На самом деле у меня внутри крутится только одно слово: отомстить.

– Илья, – я смотрю на него как можно невиннее и кручу ручку в руках, – а у тебя вообще много историй про игроков? Ну, типа, смешных.

Парень ухмыляется:

– Ты чего вдруг заинтересовалась?

– Да просто любопытно. Ты ведь с ними каждый день работаешь, наверняка знаешь все их слабости.

Илья щелкает ручкой, задумывается, а потом начинает перечислять:

– Ну, Димка у нас до сих пор зубного боится. Пашка в обморок падает от вида крови, прикинь, хоккеист! Демьян нервничает, если кто-то ногтями по стеклу скребет.

Я киваю, стараясь не выдать улыбку. Интересно. Очень интересно.

– А Анисимов? – бросаю как бы мимоходом.

Илья смеется и расслабленно откидывается на спинку стула.

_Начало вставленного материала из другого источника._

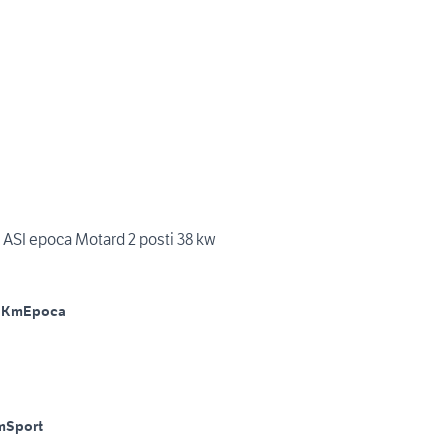
ASI epoca Motard 2 posti 38 kw
 Km
Epoca
m
Sport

– Да он же железный. Хотя, – он делает паузу, и я тут же навостряю уши, – паучков терпеть не может. Вот серьезно. Даже крошечного если увидит – бледнеет, как девчонка.

Я прикрываю рот рукой, чтобы скрыть ухмылку.

– Правда?

– Угу. Но ты ж ему не расскажешь, что я проболтался? – Илья хмурится.

– Конечно нет, – говорю я самым честным голосом.

И уже представляю, как именно я воспользуюсь этой маленькой слабостью. Внутри меня разгорается приятное предвкушение.

Ну что, Анисимов, держись. Ты первый начал эту войну!